What to produce — Reproduce the following data exactly, minus any images.

Provided data —
* * * *
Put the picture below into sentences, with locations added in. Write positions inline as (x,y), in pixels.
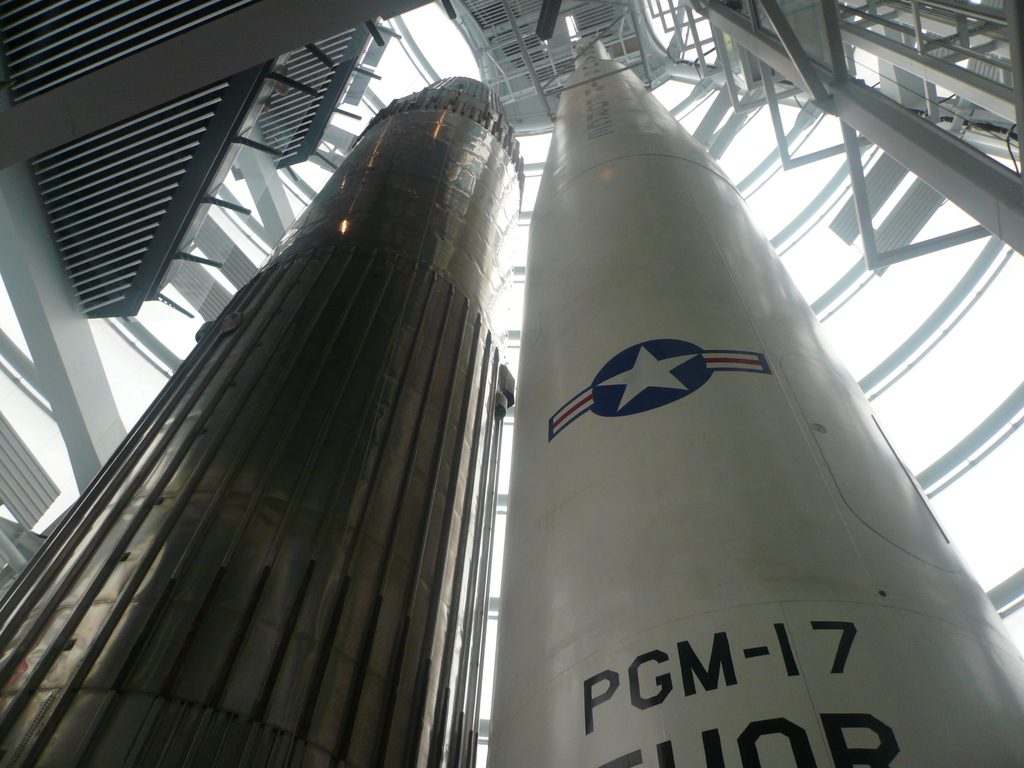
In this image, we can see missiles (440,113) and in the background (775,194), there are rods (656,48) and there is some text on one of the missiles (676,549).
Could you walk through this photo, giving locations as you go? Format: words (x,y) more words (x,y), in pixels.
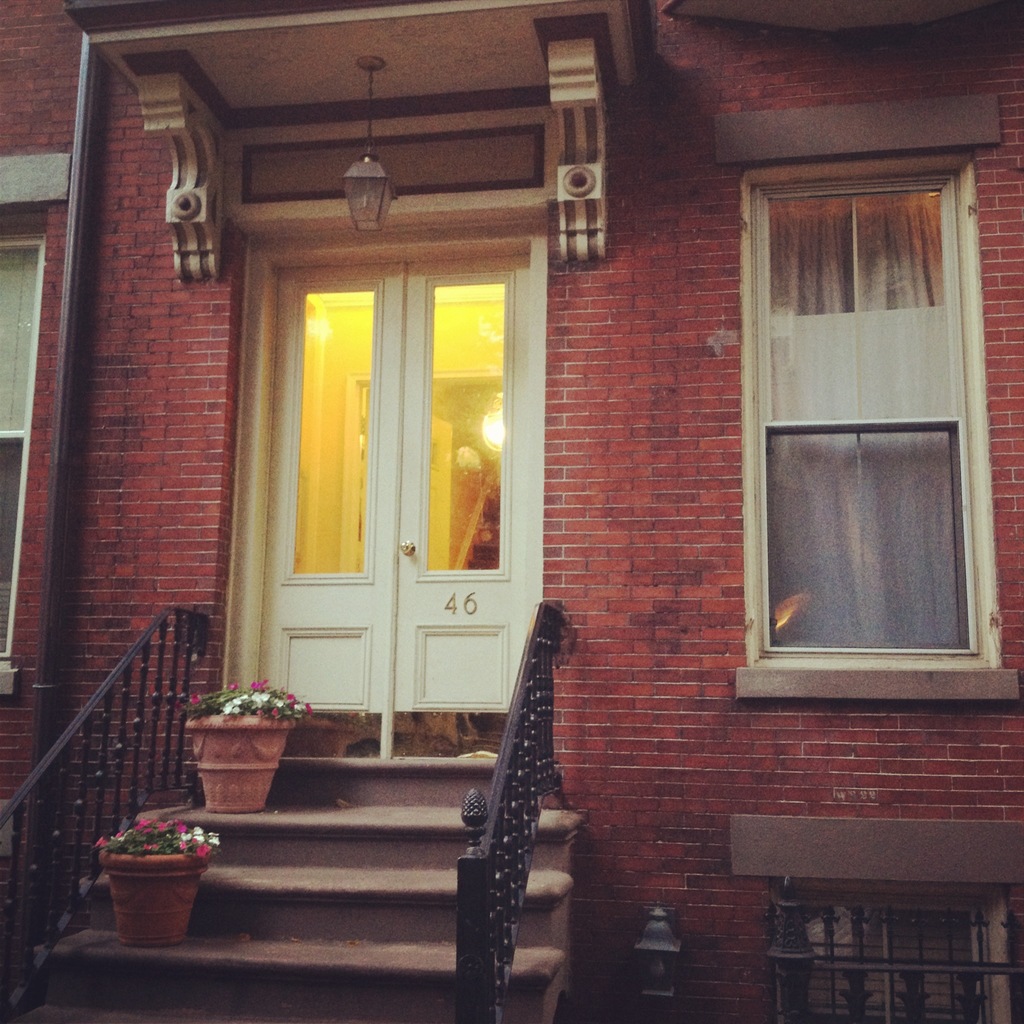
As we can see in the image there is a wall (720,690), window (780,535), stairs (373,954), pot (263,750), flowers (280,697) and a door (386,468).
* * * *
Exercise output —
Put the picture below into sentences, with locations added in. Write positions inline as (x,y), in pixels.
In this image, we can see missiles (440,113) and in the background (775,194), there are rods (656,48) and there is some text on one of the missiles (676,549).
Could you walk through this photo, giving locations as you go? Format: words (x,y) more words (x,y), in pixels.
As we can see in the image there is a wall (720,690), window (780,535), stairs (373,954), pot (263,750), flowers (280,697) and a door (386,468).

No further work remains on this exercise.